───── Extract
An Air of Optimism

Bright Bougainvillea in Chorio - next to the Cottage.

Not quite Banksy - just two little girls with a packet of crayons and an irresistibly flat rock.

One of the new solar powered street lights in Yialos. 

Zinnias and Basil in Yialos

Pots of larkspur in Yialos.  The shop to the right of the picture is Kiara Luna's new premises.
Symi is gleaming after the recent rain and there is an air of optimism about the place that is very much at odds with the impression of Greece that the foreign media loves to paint. This is not because the Symiots are in denial about the state of the nation's finances or the Eurozone crisis but because Greeks are essentially good at making the best of whatever life hands them. There is no point in weeping and wailing about what is happening elsewhere - islanders have had to fend for themselves by and large over the centuries anyway and life must go on. In answer to some of the emails I have received at Symi Visitor Accommodation in recent days, the banks are functioning normally, the ATMs do have money in them, we are unlikely to switch to the drachma any time soon as even if there was to be a Grexit it would take time to print/mint the new currency, there is plenty of food in the shops and tavernas and Symi is definitely open for business.
──────────
▶ _Exercise description_:
Please answer these questions from the Symi post above:
(a) What powers the new street lights in Yialos?
(b) Whose new premises is the shop beside the pots of larkspur?
(c) According to the post, why is a switch to the drachma unlikely soon?
───── Records provided
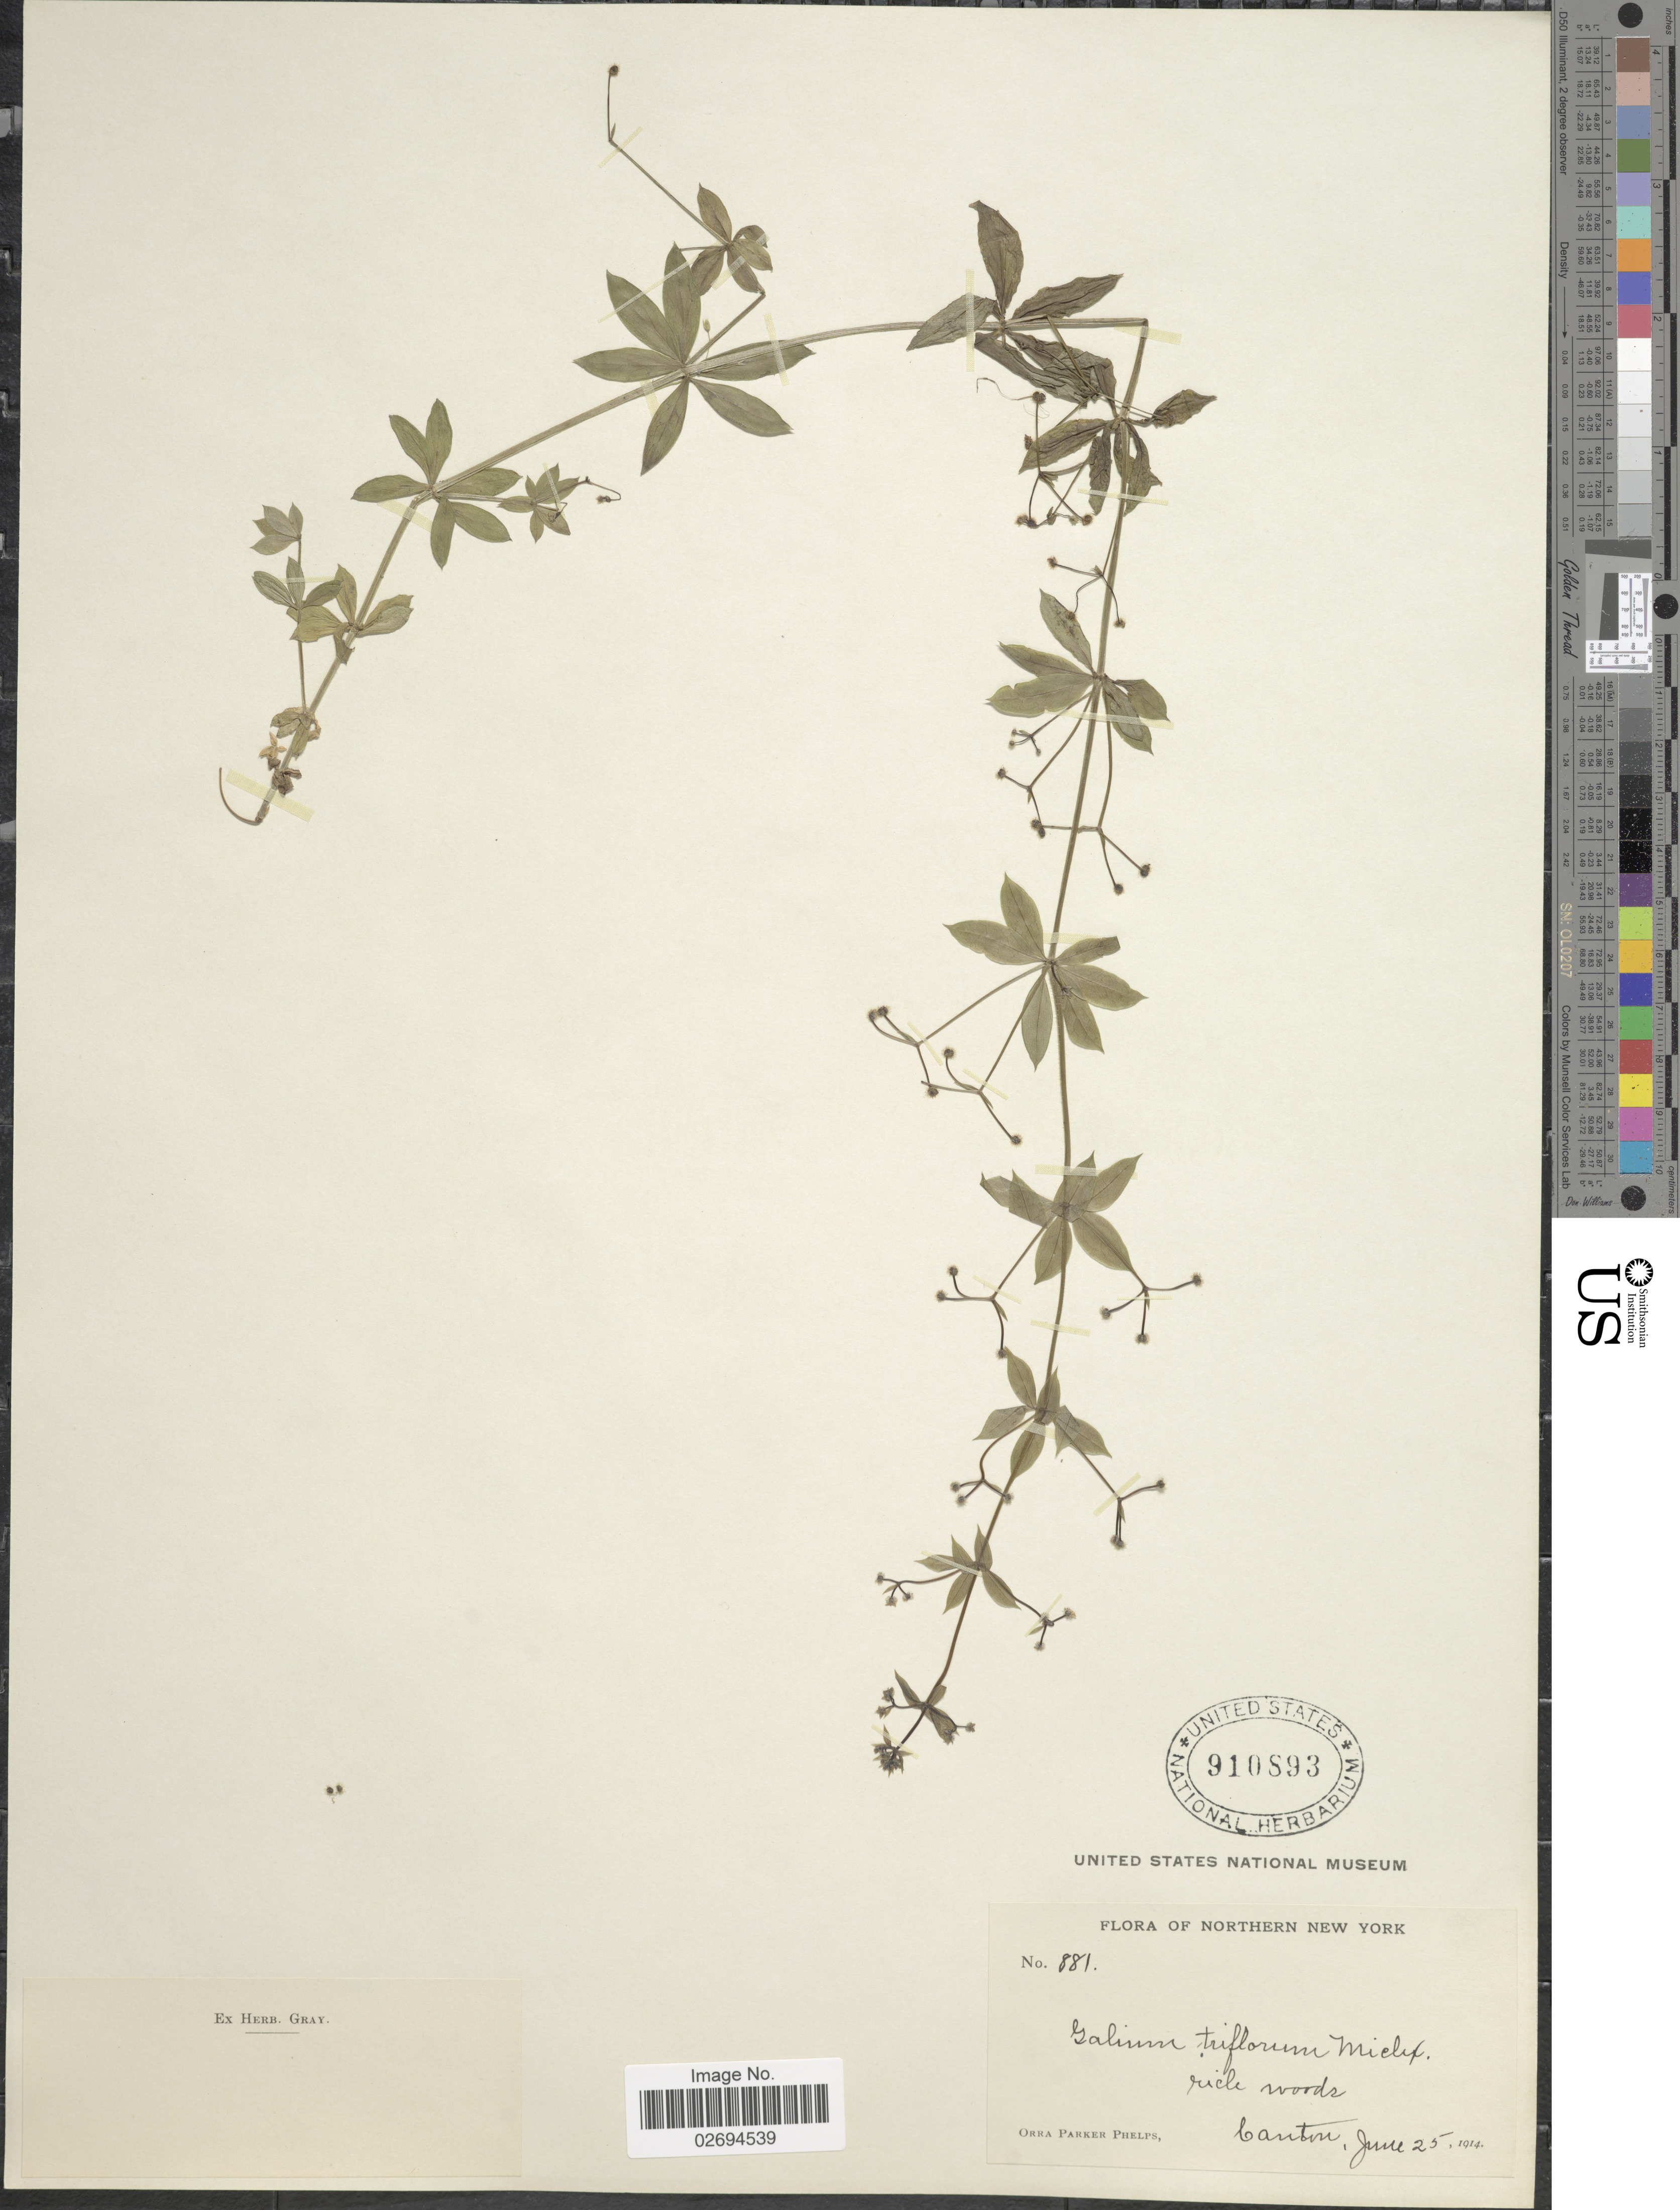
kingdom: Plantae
──────────
───── Records provided
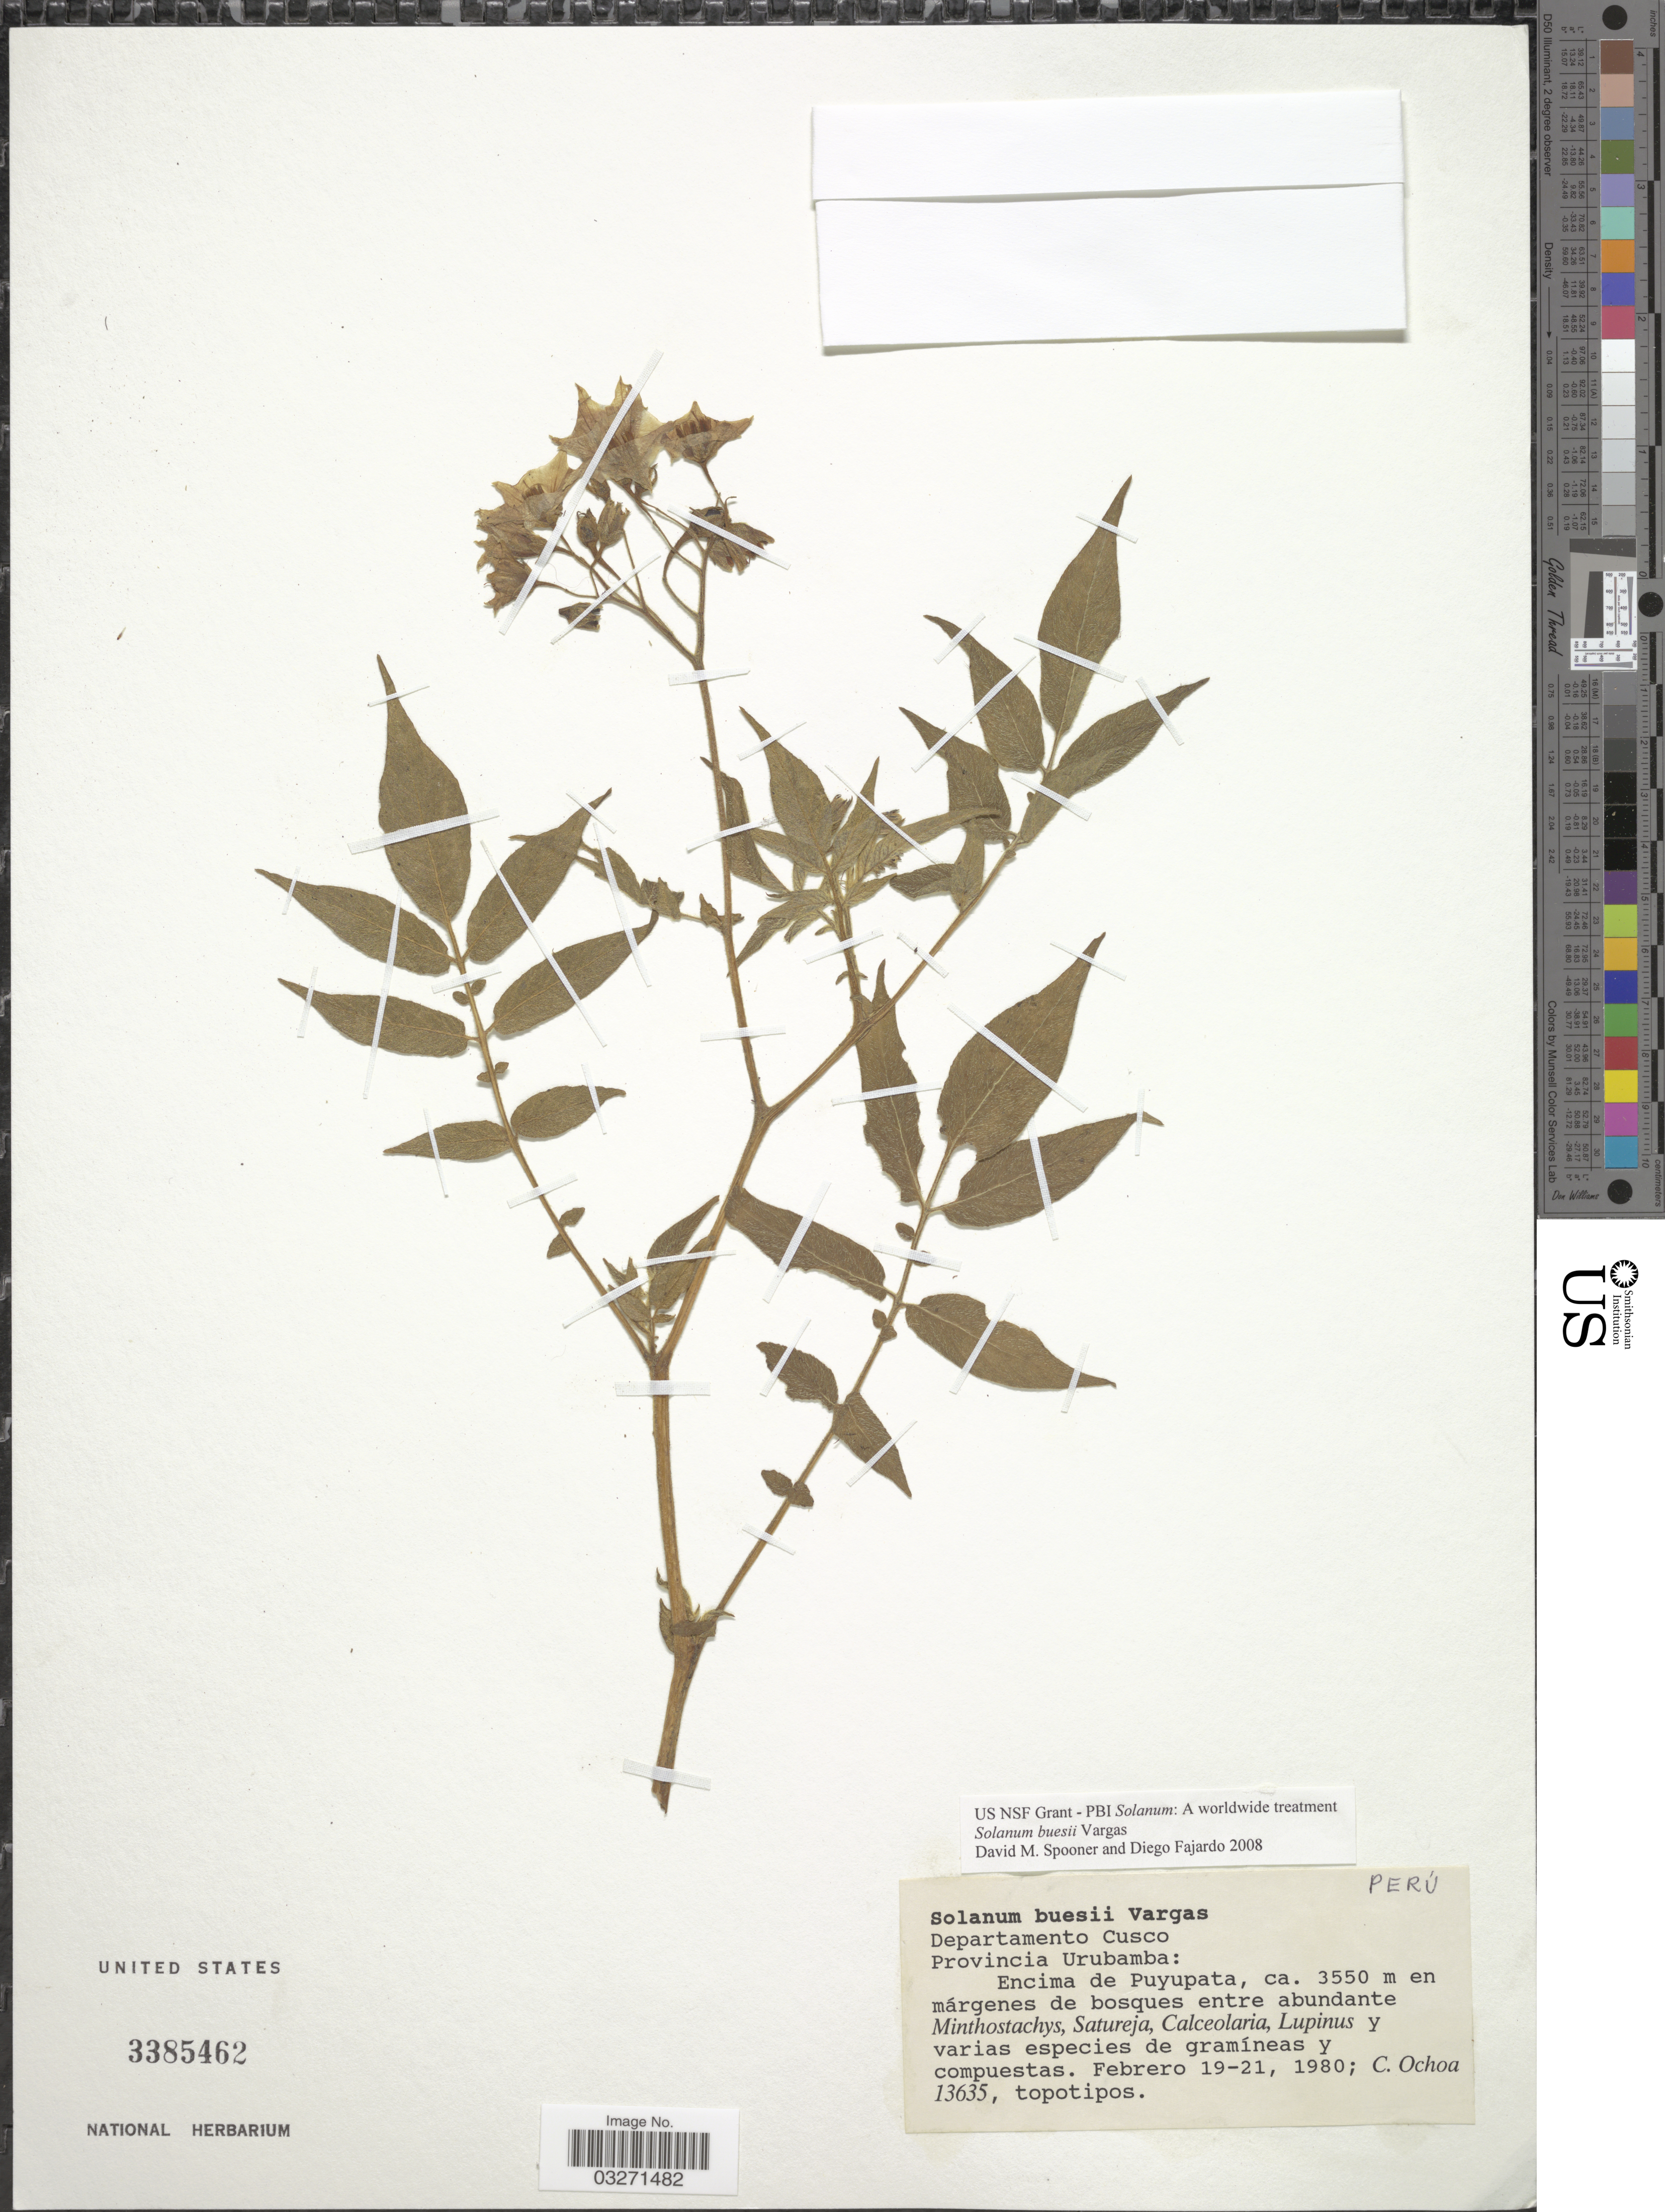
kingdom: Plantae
──────────
▶ _Response_:
(a) Solar power.
(b) Kiara Luna's.
(c) Even if there were a Grexit, it would take time to print and mint the new currency.